S2,细胞加注：通过注射器刺入培养罐加注口完成细胞液的加注；

S3,主回路循环：通过两个电机带动四个蠕动泵头驱动，即两个单电机双泵头驱动，让培养罐内的液体实现灌流；主循环采用四通道灌流培养，其中一路经过氧合器即膜式气体交换单元；氧气与二氧化碳经过气动二联件，再经过质量流量控制器，经过空气过滤器进入到氧合器G，溶入到培养液中进入培养罐内，给细胞提供充足的溶氧及二氧化碳；培养罐内部有PH及溶氧传感器贴片，PH与溶氧传感器探头在培养罐外部，无直接接触培养液进行检测培养罐内部的PH及溶氧；当PH偏高时，PID会控制质量流量控制器往培养罐内注入定量的二氧化碳，形成碳酸调节PH；当PH偏低时，会通过蠕动泵P5将F7袋内的PH值调节液体入到培养罐内实现调节PH；

S4,取样模块：通过蠕动泵P4将细胞液从培养罐内泵出，完成取样，取样之前，针头一直泡在酒精清洗容器内部，取样后用真空泵VP将取样后的废液泵入到废液袋F8，F8上部有称重传感器WS8，当重量达到设定值时，会报警提醒工作人员换废液袋；

S5,上清收集：通过蠕动泵P3将培养液泵入到离心模块C内，电机带动离心罐高速运动行，通过离心运动将细胞与上清液分离，蠕动泵将上清泵入到上清收集袋F2内；

S6,细胞收集：通过蠕动泵P3将培养液泵入到离心模块C内，电机带动离心罐高速运动行，通过离心运动将细胞与上清液分离，蠕动泵将上清泵入到上清收集袋F2内。
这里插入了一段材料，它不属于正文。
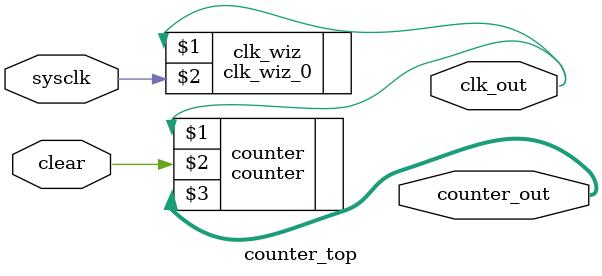
<source format=sv>
`timescale 1ns / 1ps

module counter_top(
    input wire  sysclk,
    input wire clear,
    output wire [7:0] counter_out,
    output wire clk_out
);
    
    counter counter(
        clk_out,
        clear,
        counter_out
    );
       
    clk_wiz_0 clk_wiz(
        clk_out,
        sysclk
    );
    
endmodule

</source>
优选的，所述S1中F1,F2,F3,F3,F4,F5,F6，F7,F8,为装有培养基的培养袋分别与一一对应对悬挂在WS1,WS2，WS3,WS4,WS5,WS6，WS7,WS8称重传感器的下方，S2中培养罐上方设置有细胞加注口并且细胞加注口设置有肝素帽。